9月22日の日銀介入後、10月上旬はこっそりと介入をしていた感じでしたが
本格的な介入は10月21日金曜の深夜頃と24日の早朝月曜に行われました。
【やってはいけないこれだけの理由】第13回「日銀介入に備える…その2」
に、日銀は通常は東京時間に介入を始め、それを繰り返したのちに
サプライズ的に東京が休場の時や、上述の油断している時間帯を狙って介入をすると記載しました。
米金利の低下とともに、ドル円の買いは一服していますが
今回の油断している時間帯の介入は
サプライズという切り札を早めに切りすぎてしまった可能性もあります。
時間帯の問題点1・・・最初は効果的、金曜深夜
まずは、金曜深夜と早朝月曜の介入の為替市場の特徴を知る必要があります。
日本時間23時はオプションのカットオフがあります。
土曜と日曜の週末2日に有事が起きる可能性があることで、オプションの価格は月曜カットは少し高めになり
金曜にオプションのカットを設定する方が安くなることで、金曜カットのものが比較的多いです。
そのオプション・カットの後の24時にはロンドンフィキシングがあることで
この時間帯もロンドンディーラーはかなり忙しくなります。
その中で介入が入ったことで、市場参加者は出来るだけ身を軽くしリスクを持たない時間帯なので
介入の効果は非常に大きくなります。
よって、通常よりも少ない介入額で効果を得ることが出来ます。
時間帯の問題点2・・・最初は効果的、月曜早朝
月曜早朝も、非常に市場参加者は忙しくしています。
特に前週末に為替介入が実施されたことで
オーダー約定の連絡や、様々な事務作業があります。
そして、その忙しい中での介入は油断していることもあり
金曜深夜同様に少ない額で効果を得ることが出来ます。
薄い時間の介入の問題点
上述のように、少ない介入額で効果的にドルを下げることが出来たことに満足感があるかもしれません。
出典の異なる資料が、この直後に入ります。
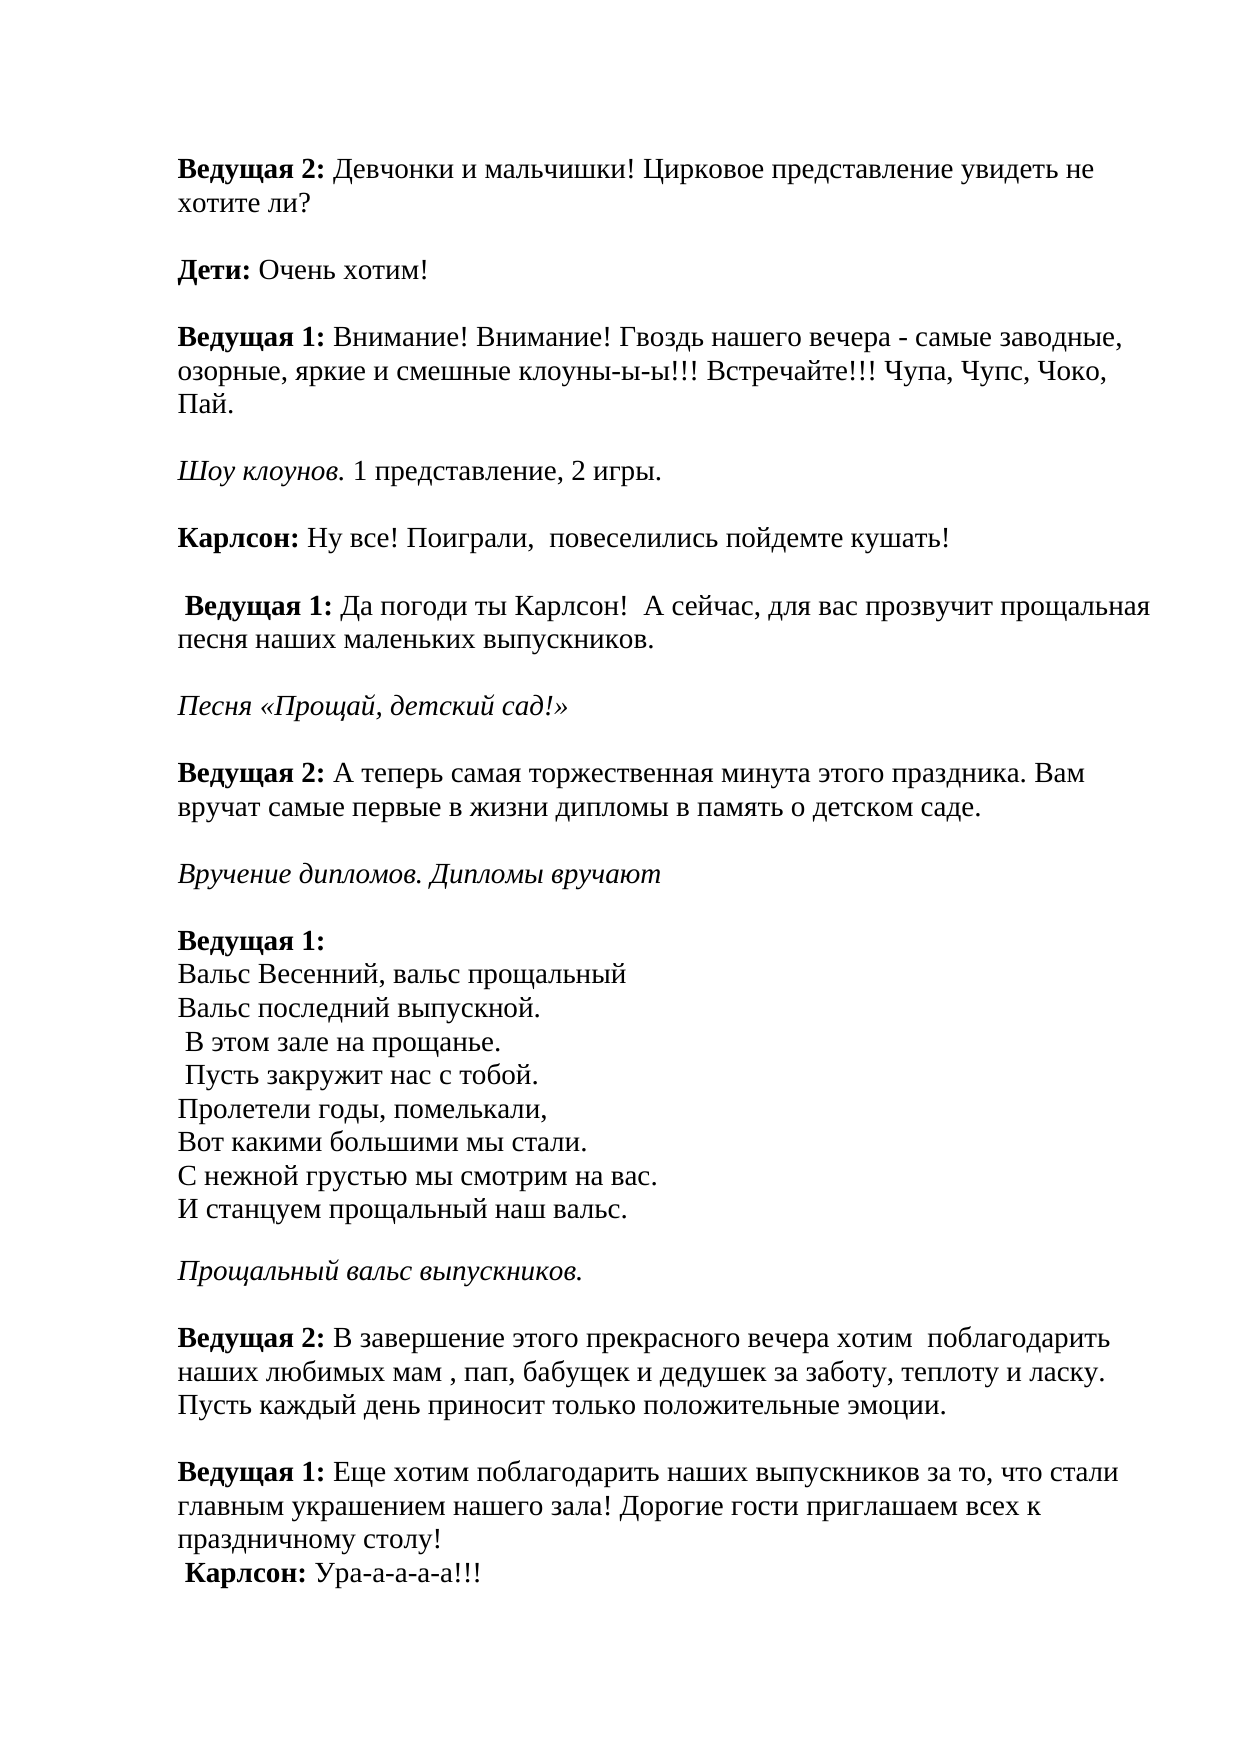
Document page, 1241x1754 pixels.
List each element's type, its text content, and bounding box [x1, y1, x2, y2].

text Песня «Прощай, детский сад!» [177, 688, 1152, 722]
text Вот какими большими мы стали. [177, 1124, 1152, 1158]
text Ведущая 1: Внимание! Внимание! Гвоздь нашего вечера - самые заводные, озорные, яркие и смешные клоуны-ы-ы!!! Встречайте!!! Чупа, Чупс, Чоко, Пай. [177, 319, 1152, 420]
text Ведущая 2: Девчонки и мальчишки! Цирковое представление увидеть не хотите ли? [177, 152, 1152, 219]
text Ведущая 1: Да погоди ты Карлсон! А сейчас, для вас прозвучит прощальная песня наших маленьких выпускников. [177, 588, 1152, 655]
text Карлсон: Ну все! Поиграли, повеселились пойдемте кушать! [177, 521, 1152, 554]
text Пусть закружит нас с тобой. [177, 1057, 1152, 1091]
text Прощальный вальс выпускников. [177, 1253, 1152, 1287]
text Ведущая 1: [177, 923, 1152, 957]
text Карлсон: Ура-а-а-а-а!!! [177, 1555, 1152, 1588]
text И станцуем прощальный наш вальс. [177, 1191, 1152, 1225]
text Дети: Очень хотим! [177, 252, 1152, 286]
text Вручение дипломов. Дипломы вручают [177, 856, 1152, 889]
text Вальс последний выпускной. [177, 990, 1152, 1024]
text Ведущая 2: А теперь самая торжественная минута этого праздника. Вам вручат самые первые в жизни дипломы в память о детском саде. [177, 755, 1152, 822]
text Пролетели годы, помелькали, [177, 1091, 1152, 1124]
text С нежной грустью мы смотрим на вас. [177, 1158, 1152, 1191]
text Шоу клоунов. 1 представление, 2 игры. [177, 453, 1152, 487]
text Ведущая 2: В завершение этого прекрасного вечера хотим поблагодарить наших любимых мам , пап, бабущек и дедушек за заботу, теплоту и ласку. Пусть каждый день приносит только положительные эмоции. [177, 1320, 1152, 1421]
text Вальс Весенний, вальс прощальный [177, 957, 1152, 990]
text Ведущая 1: Еще хотим поблагодарить наших выпускников за то, что стали главным украшением нашего зала! Дорогие гости приглашаем всех к праздничному столу! [177, 1454, 1152, 1555]
text В этом зале на прощанье. [177, 1024, 1152, 1057]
21日は151.95円の高値から146.23円まで。
24日は148.40円から144.13円まで下落しています。
しかし、両日とも戻しが大きくなりました。
その理由としては、買いたい人たち、買わなくてはいけない人たちが
両日とも買えていないかったからです。
特に東京市場で輸入予約をしたかった企業からしてみれば、
まさか金曜深夜に5円超下落するとは思っていなく、買いそびれていたでしょう。
また、月曜の介入も通常本邦企業は9時前に、
為替予約をしていたオーダーをいったんオフ(為替予約をキャンセルする)することで
ここでも、どれほど買えたかは分かりません。
あまりにも切り札を早く切りすぎたために、再び買いが湧いてきて
よりドル円は底堅い相場にしてしまったと言えそうです。
切り札が少なくなる
これほど切り札を早く切ってしまったため
今後の切る札が非常に少なくなっています。
ポーカーなどの賭け事と比較することは良くないかもしれませんが
ポーカーなどと同じで、FX取引も心理戦になることが多くあります。
現在は円安・ドル高が一服していますが
切り札が少なくなった現状で再び円安が進んだ場合は
政府・財務省は次の一手をどのように切ってくるか注目されます。